BR Computing (as it probably then wasn't) created PBM - the Parcels Business Machine - to run on networked PCs for Red Star - printing despatch labels, and (I guess) specifying routes and notifying arrivals. When it was reaching the end of its useful life, the NRM asked for a working version on a standalone machine. My colleagues who had worked on the thing had distinctly mixed feelings: pride that something they had built was going into the national collection, while feeling rather old in that something they had done as part of their day job was ancient enough to be in a museum.

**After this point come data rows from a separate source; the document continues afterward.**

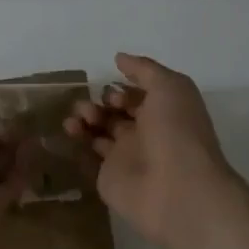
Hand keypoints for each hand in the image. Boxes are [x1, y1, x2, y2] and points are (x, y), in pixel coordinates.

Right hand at [65, 53, 248, 248]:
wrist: (178, 190)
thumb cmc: (177, 132)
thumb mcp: (170, 86)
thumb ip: (144, 69)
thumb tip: (119, 58)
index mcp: (162, 113)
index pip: (135, 97)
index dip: (120, 90)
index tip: (111, 94)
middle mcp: (144, 134)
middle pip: (114, 113)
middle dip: (99, 103)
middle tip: (90, 109)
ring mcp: (125, 158)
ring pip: (99, 132)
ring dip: (84, 119)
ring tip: (76, 119)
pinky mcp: (108, 178)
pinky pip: (88, 156)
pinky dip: (76, 142)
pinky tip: (69, 131)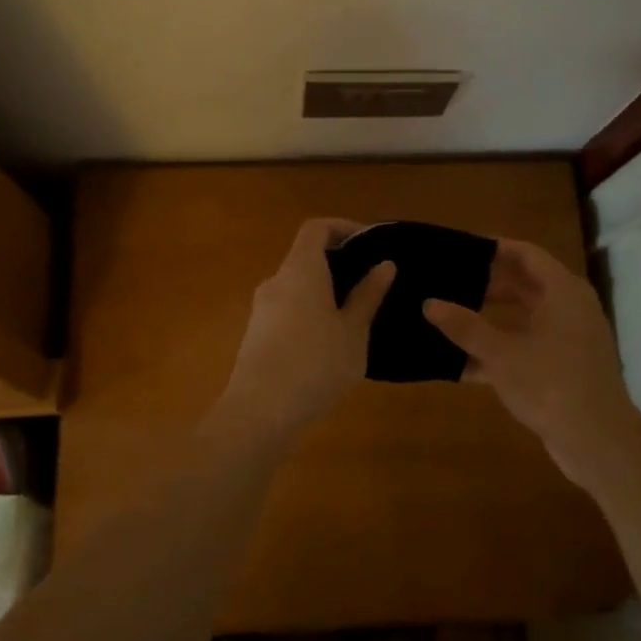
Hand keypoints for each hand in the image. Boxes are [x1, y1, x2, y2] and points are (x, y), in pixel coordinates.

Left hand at [220, 219, 394, 440]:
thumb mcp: (353, 331)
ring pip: (297, 286)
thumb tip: (384, 264)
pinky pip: (288, 309)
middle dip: (338, 263)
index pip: (316, 228)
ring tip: (356, 315)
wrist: (260, 413)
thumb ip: (368, 295)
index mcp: (300, 270)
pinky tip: (330, 343)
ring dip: (324, 291)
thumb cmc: (316, 364)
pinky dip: (310, 312)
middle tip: (371, 283)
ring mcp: (261, 309)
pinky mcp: (256, 335)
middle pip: (305, 256)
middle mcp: (276, 281)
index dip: (343, 227)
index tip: (370, 244)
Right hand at [424, 240, 640, 488]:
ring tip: (448, 316)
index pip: (525, 254)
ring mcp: (568, 340)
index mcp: (562, 292)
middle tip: (448, 280)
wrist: (598, 442)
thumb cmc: (552, 384)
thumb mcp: (501, 354)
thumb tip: (429, 303)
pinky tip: (461, 363)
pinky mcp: (562, 368)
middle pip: (523, 284)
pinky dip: (498, 350)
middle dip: (485, 283)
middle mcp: (569, 308)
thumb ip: (464, 327)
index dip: (493, 248)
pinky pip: (525, 347)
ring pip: (522, 318)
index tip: (459, 248)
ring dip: (489, 318)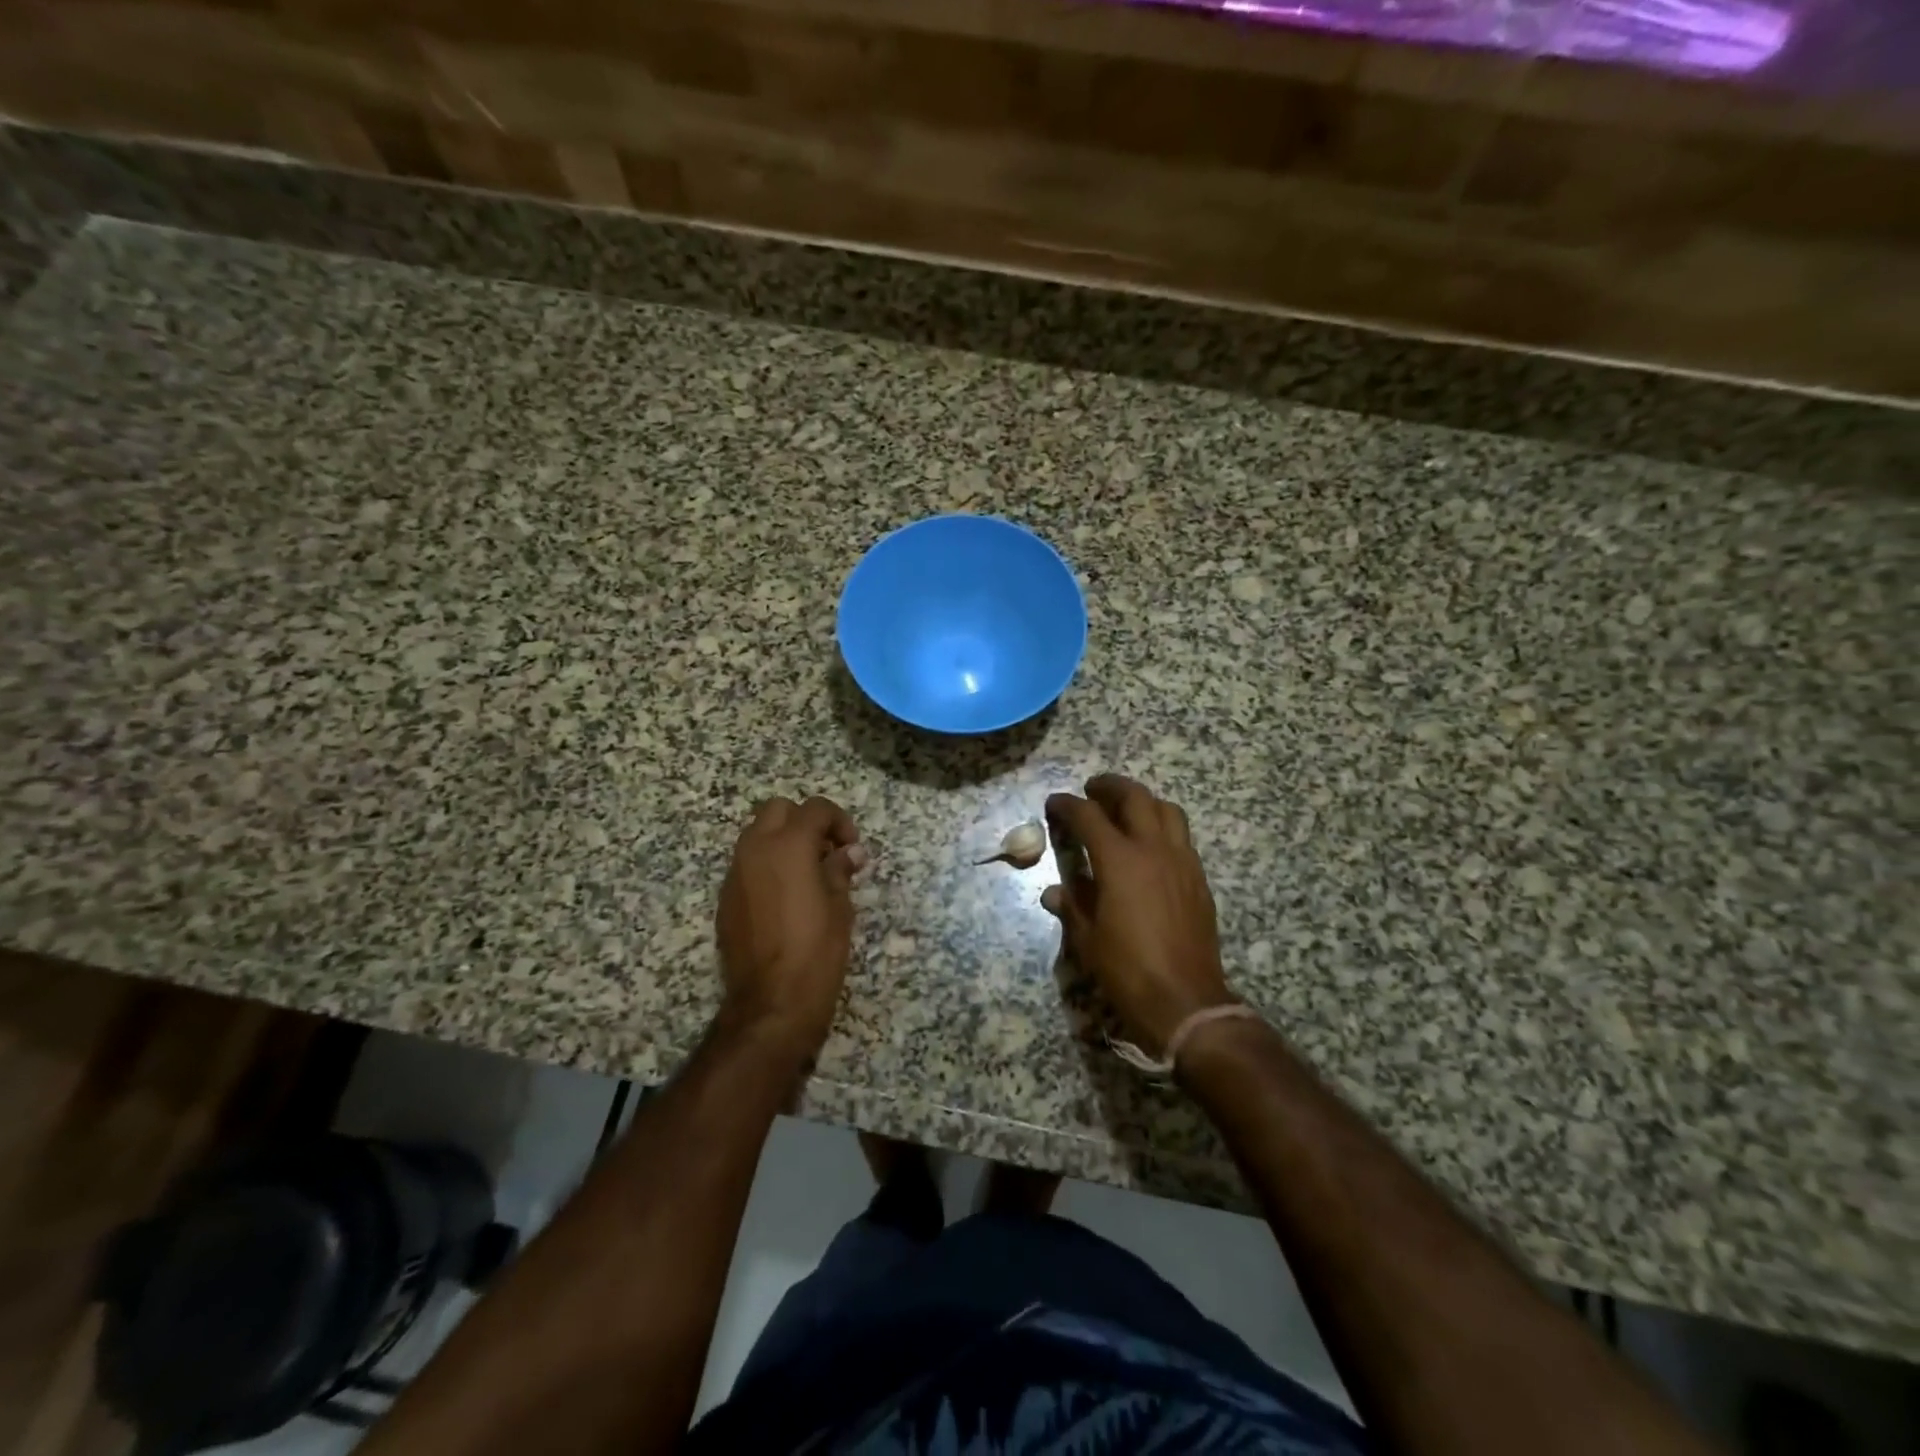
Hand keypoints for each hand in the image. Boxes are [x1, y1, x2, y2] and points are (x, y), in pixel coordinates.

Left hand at [716, 796, 867, 1054]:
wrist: (771, 1002)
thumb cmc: (816, 951)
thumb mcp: (840, 907)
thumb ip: (840, 870)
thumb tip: (849, 853)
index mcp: (788, 846)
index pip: (815, 809)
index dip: (839, 821)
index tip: (851, 848)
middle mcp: (755, 850)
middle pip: (777, 810)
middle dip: (804, 822)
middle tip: (826, 852)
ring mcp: (735, 874)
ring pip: (757, 835)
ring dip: (782, 842)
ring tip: (807, 875)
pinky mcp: (725, 899)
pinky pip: (747, 865)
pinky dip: (767, 866)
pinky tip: (785, 898)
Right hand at [1043, 775, 1233, 1055]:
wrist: (1186, 999)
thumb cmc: (1128, 969)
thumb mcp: (1088, 938)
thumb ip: (1072, 905)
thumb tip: (1053, 891)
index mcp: (1120, 860)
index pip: (1089, 816)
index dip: (1068, 805)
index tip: (1055, 803)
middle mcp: (1153, 850)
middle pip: (1135, 798)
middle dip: (1110, 787)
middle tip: (1092, 790)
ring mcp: (1182, 861)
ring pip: (1167, 810)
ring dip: (1143, 801)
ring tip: (1126, 811)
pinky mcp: (1198, 879)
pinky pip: (1182, 837)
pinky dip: (1163, 827)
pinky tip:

For a while one of the IBM mainframe transaction processing services I looked after was PBMCICS - the mainframe back-end for PBM. I was responsible for the systems programmer side, not the application code but I remember there was some special assembler exit code for it that I had to adapt for a new version of CICS (IBM's high speed transaction processor). We were quite glad when it went away because it was a 'non-standard' service, i.e. a bit of a pain in the bum!
I used Redstar to send my Atari 520 ST microcomputer (as they were called in pre-PC days) to Preston for a memory upgrade.
The Redstar office was round the back of the BTP offices at Nottingham station.
I remember at that time there were four variations on the Redstar service:
Station to Station (cheapest)
Collect from address, then station to station or Station to station then delivery to address (medium price)
Collect from address, station to station, delivery to address (most expensive)
I didn't get a discount despite being BR staff but I seem to remember the price wasn't unreasonable.